→ **TASK REQUIREMENTS**:
Go to the line holding "4: (427, 394)" in the entries below and write out exactly every line down to and including the line holding "13: (207, 231)".

→ **RECORD EXTRACTS**:
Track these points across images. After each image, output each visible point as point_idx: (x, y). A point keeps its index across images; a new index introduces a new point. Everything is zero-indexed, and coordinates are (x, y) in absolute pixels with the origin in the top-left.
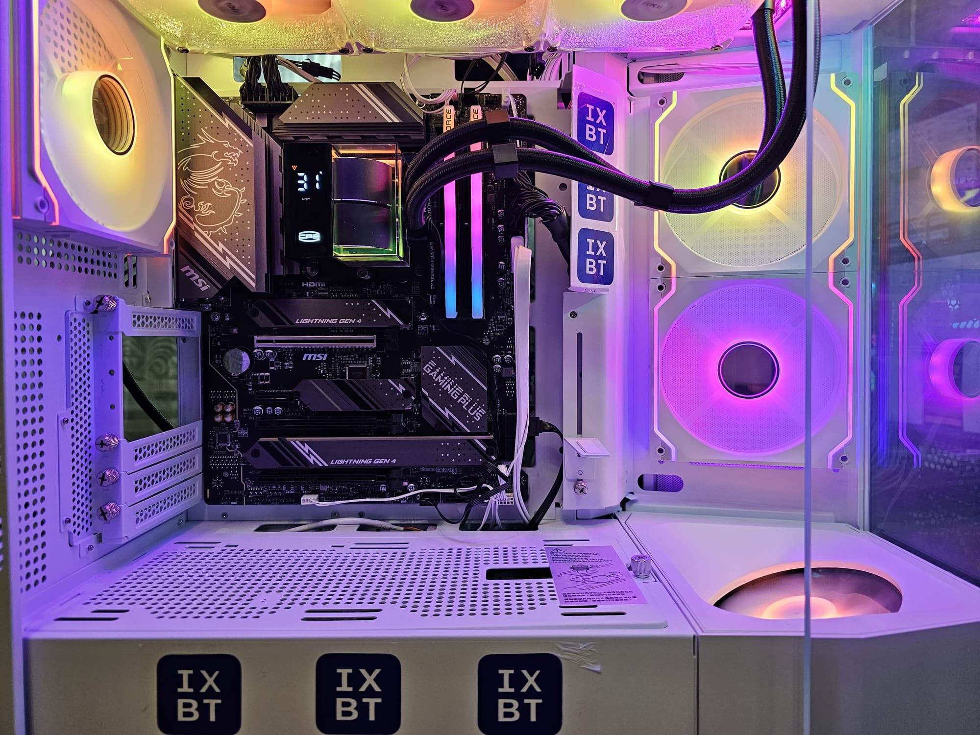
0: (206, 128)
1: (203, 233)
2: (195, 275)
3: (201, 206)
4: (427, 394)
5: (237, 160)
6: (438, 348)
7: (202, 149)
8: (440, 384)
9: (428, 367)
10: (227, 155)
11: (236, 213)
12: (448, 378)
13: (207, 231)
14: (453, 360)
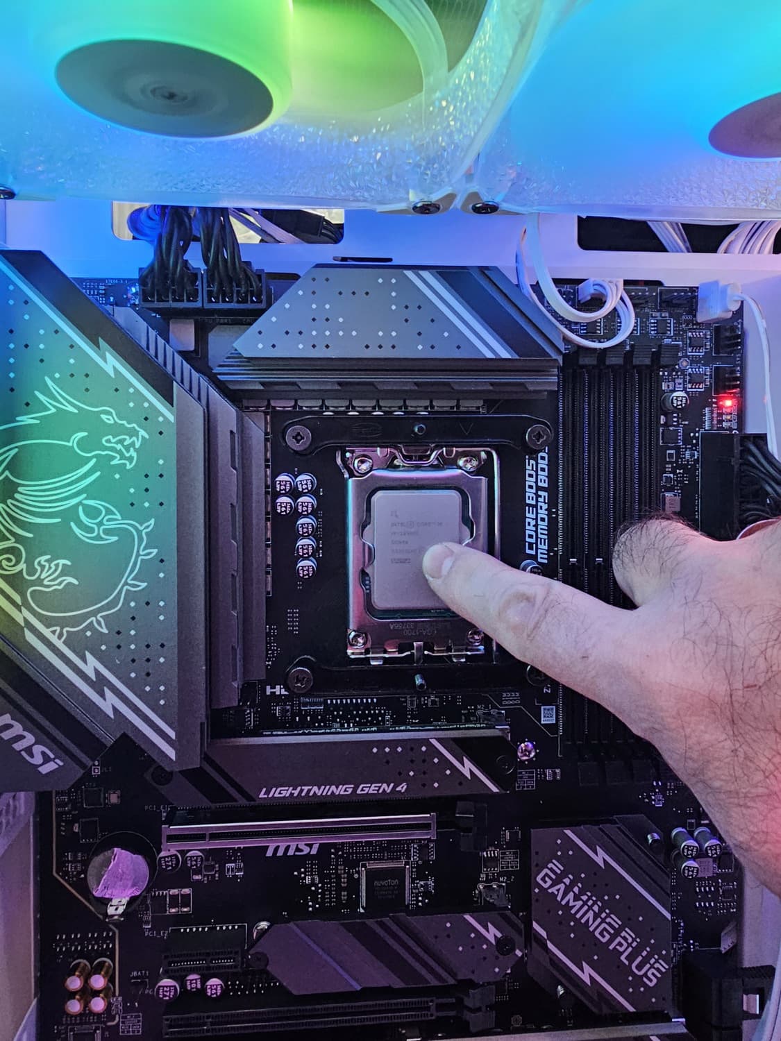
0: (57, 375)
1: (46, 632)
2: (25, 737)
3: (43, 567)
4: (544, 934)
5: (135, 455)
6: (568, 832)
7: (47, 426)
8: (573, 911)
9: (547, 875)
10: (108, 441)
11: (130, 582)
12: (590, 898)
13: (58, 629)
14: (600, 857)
---
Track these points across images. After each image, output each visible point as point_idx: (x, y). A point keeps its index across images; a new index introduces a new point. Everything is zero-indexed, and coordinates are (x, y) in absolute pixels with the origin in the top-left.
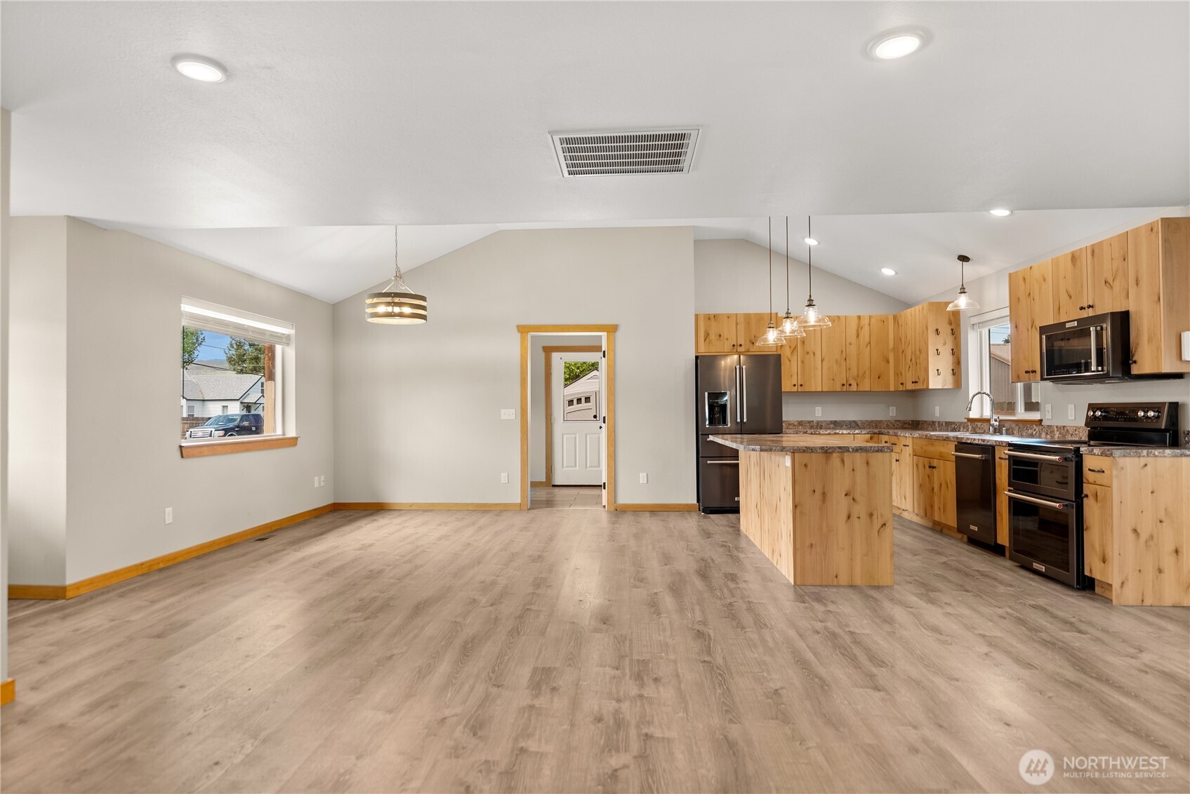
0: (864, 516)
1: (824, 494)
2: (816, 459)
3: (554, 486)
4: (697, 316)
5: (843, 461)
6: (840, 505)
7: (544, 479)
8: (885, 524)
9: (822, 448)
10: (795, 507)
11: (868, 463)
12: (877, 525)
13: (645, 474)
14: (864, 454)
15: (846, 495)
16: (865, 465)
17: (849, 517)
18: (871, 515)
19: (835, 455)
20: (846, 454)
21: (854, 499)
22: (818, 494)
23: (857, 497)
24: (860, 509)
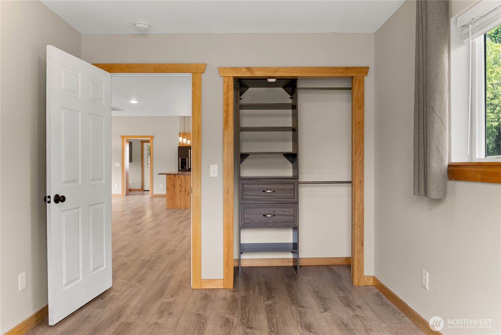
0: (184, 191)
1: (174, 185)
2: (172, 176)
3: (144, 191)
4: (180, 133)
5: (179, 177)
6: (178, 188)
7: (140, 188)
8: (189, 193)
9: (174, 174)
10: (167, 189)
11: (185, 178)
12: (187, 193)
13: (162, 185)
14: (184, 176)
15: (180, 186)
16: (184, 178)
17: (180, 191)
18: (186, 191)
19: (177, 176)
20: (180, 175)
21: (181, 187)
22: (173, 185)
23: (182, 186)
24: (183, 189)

→ **YOUR SOLUTION**:
4: (427, 394)
5: (237, 160)
6: (438, 348)
7: (202, 149)
8: (440, 384)
9: (428, 367)
10: (227, 155)
11: (236, 213)
12: (448, 378)
13: (207, 231)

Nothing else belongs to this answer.